--- Input material Enclosed Below ---
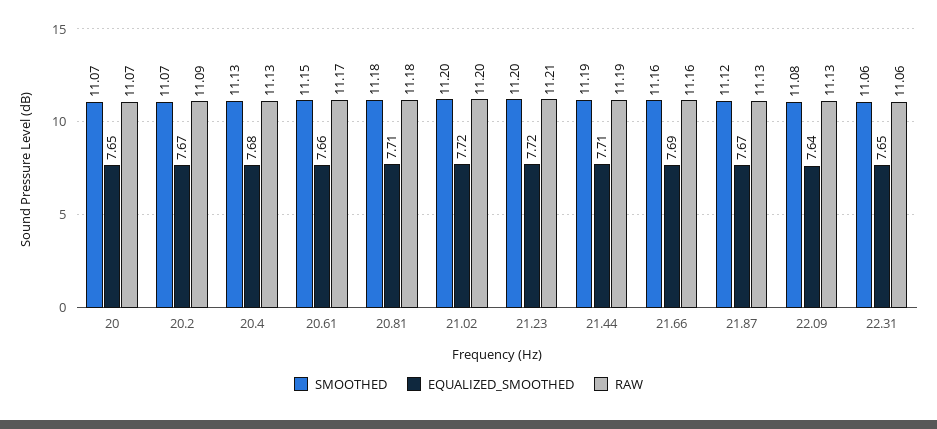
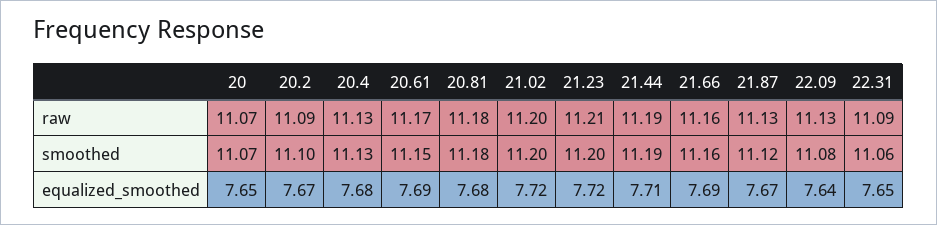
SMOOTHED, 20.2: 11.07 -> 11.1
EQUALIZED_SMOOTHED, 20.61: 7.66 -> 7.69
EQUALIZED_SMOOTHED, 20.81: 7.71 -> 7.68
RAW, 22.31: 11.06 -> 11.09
--- End of Enclosed Input material ---
--- Input material Enclosed Below ---
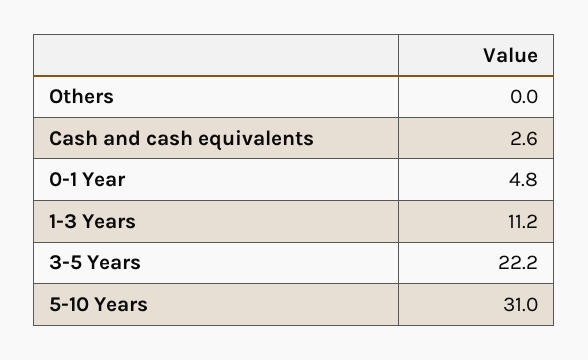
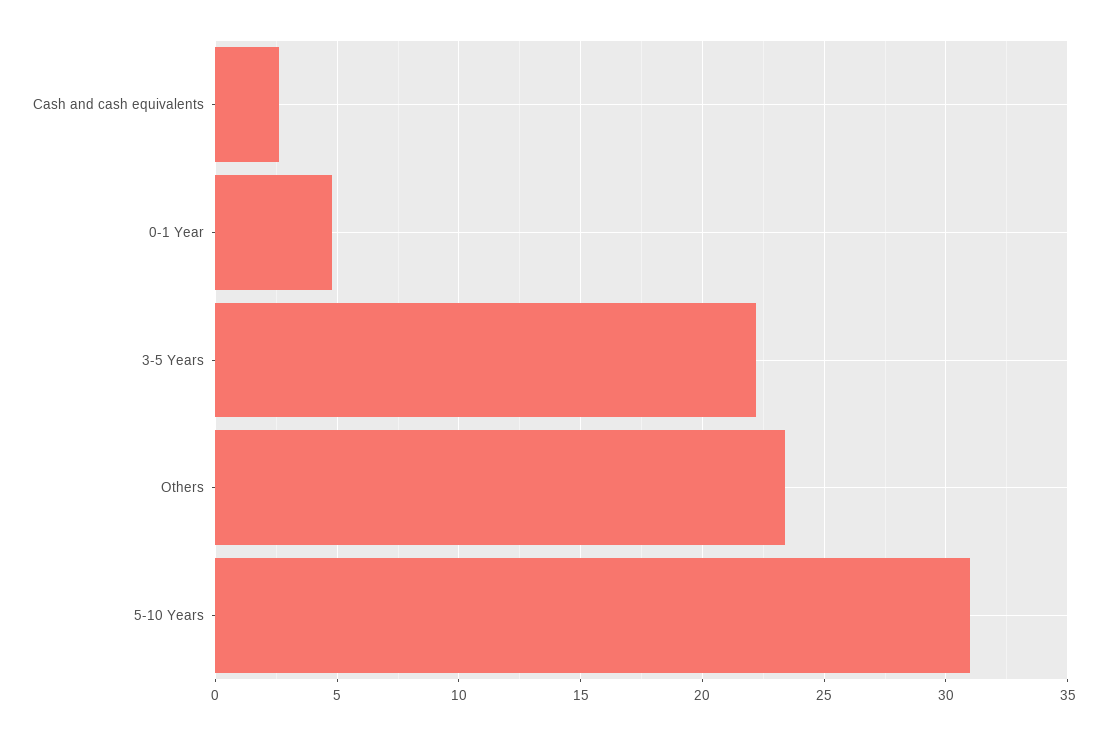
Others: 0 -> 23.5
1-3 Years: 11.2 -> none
--- End of Enclosed Input material ---
▶ **Exercise instructions**
Look through the material above and print exactly the lines from the one containing "SMOOTHED, 20.2: 11.07 -> 11.1" to the one containing "RAW, 22.31: 11.06 -> 11.09", both included, and nothing more.

▶ **Answer for this exercise**
SMOOTHED, 20.2: 11.07 -> 11.1
EQUALIZED_SMOOTHED, 20.61: 7.66 -> 7.69
EQUALIZED_SMOOTHED, 20.81: 7.71 -> 7.68
RAW, 22.31: 11.06 -> 11.09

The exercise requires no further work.